- **Task description**: List every line in the data below that contains the string "track". Matching is case-sensitive.

- **Entries**:

* * * * * * * * *

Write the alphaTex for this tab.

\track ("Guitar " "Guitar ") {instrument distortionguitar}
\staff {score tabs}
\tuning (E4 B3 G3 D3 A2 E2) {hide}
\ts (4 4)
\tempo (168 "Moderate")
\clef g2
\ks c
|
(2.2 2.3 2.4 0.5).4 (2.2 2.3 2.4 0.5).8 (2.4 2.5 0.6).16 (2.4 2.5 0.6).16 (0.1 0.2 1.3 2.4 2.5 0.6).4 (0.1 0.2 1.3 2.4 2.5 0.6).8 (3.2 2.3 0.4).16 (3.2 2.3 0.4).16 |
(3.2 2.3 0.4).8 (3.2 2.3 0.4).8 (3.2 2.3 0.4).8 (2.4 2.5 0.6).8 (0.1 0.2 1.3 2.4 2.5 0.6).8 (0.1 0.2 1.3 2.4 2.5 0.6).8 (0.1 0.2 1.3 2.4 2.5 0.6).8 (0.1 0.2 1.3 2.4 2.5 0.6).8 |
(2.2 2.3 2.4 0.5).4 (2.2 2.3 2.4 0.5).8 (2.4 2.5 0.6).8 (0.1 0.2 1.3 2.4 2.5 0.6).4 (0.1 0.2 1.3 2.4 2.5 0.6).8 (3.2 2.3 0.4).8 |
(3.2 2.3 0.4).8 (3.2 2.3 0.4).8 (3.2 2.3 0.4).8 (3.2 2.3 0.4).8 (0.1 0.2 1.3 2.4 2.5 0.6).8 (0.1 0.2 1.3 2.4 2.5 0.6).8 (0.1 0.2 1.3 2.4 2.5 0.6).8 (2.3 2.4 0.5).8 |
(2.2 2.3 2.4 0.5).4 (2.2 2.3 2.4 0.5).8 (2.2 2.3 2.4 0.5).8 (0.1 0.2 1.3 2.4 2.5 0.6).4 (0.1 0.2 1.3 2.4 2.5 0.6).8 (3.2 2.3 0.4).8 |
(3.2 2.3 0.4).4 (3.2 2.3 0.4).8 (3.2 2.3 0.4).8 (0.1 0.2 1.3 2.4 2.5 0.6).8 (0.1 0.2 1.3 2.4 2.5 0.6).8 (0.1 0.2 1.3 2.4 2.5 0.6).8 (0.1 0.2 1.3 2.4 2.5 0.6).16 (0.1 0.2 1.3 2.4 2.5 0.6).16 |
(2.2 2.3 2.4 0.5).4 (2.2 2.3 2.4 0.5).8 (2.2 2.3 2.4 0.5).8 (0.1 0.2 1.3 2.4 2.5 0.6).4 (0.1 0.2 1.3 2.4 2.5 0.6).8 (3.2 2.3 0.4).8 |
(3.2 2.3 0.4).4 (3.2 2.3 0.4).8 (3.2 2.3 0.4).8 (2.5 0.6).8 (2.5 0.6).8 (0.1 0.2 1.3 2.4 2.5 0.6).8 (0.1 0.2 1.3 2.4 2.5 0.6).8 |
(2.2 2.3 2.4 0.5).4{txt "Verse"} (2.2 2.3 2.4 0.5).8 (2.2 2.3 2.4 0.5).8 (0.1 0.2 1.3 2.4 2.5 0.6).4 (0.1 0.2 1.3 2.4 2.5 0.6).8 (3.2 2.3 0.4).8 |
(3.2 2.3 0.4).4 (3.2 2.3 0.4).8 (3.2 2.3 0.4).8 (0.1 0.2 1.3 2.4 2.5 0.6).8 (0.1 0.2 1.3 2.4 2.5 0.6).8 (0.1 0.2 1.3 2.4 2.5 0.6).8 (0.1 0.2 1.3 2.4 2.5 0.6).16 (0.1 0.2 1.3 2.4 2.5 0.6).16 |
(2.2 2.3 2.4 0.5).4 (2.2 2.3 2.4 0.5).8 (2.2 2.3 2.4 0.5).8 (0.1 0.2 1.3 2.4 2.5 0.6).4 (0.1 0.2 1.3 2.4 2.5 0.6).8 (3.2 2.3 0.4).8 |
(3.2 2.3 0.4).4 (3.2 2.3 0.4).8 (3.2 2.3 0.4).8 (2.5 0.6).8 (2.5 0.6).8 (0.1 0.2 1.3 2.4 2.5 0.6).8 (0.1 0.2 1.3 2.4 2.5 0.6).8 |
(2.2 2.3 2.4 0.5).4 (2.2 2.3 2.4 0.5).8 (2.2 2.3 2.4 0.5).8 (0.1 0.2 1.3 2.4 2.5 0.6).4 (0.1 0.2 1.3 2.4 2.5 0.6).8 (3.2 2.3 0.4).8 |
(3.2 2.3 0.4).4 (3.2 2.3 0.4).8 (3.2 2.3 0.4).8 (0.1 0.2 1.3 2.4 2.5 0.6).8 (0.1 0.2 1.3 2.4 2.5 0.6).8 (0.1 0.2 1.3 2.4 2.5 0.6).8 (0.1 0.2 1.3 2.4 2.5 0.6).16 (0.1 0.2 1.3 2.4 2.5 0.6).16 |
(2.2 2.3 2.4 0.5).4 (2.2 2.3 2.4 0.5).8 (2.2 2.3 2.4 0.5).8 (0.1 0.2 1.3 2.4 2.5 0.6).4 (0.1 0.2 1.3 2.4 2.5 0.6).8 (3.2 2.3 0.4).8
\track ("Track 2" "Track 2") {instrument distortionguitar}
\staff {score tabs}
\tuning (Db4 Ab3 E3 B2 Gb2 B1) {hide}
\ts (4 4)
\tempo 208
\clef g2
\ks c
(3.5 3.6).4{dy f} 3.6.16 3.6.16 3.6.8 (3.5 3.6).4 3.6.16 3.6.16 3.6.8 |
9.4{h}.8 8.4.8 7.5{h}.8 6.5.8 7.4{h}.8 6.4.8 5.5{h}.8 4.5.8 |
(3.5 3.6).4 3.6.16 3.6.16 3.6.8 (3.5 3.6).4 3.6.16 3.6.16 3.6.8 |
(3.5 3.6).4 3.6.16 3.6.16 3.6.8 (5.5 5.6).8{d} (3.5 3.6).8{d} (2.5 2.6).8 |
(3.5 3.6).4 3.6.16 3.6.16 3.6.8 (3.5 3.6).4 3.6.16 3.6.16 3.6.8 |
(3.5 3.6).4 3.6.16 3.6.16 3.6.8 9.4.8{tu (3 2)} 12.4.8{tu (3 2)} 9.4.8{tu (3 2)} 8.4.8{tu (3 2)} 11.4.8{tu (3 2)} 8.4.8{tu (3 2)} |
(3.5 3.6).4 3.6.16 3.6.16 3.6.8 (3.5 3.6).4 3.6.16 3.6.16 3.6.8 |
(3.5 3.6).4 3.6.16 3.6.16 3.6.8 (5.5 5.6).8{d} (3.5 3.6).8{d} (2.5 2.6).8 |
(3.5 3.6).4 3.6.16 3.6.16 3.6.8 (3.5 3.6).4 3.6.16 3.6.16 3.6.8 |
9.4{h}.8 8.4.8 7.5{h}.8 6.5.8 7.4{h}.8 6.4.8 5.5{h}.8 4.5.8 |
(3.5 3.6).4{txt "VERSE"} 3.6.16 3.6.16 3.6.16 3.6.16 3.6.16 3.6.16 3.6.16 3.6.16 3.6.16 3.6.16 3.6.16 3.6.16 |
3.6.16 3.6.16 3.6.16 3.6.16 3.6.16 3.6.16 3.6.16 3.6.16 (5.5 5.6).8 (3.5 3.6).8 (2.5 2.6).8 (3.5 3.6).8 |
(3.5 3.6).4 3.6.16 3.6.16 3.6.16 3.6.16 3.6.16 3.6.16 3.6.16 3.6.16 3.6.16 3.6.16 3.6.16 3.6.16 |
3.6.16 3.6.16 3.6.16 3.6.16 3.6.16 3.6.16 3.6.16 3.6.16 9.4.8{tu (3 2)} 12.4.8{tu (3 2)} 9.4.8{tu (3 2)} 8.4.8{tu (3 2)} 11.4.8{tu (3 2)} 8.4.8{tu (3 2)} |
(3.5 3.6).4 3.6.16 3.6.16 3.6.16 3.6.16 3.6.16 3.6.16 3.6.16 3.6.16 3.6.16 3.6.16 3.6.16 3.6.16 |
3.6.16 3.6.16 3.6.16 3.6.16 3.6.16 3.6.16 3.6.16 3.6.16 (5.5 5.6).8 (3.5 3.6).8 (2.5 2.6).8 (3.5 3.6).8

* * * * * * * * *

- **Full answer**:
\track ("Guitar " "Guitar ") {instrument distortionguitar}
\track ("Track 2" "Track 2") {instrument distortionguitar}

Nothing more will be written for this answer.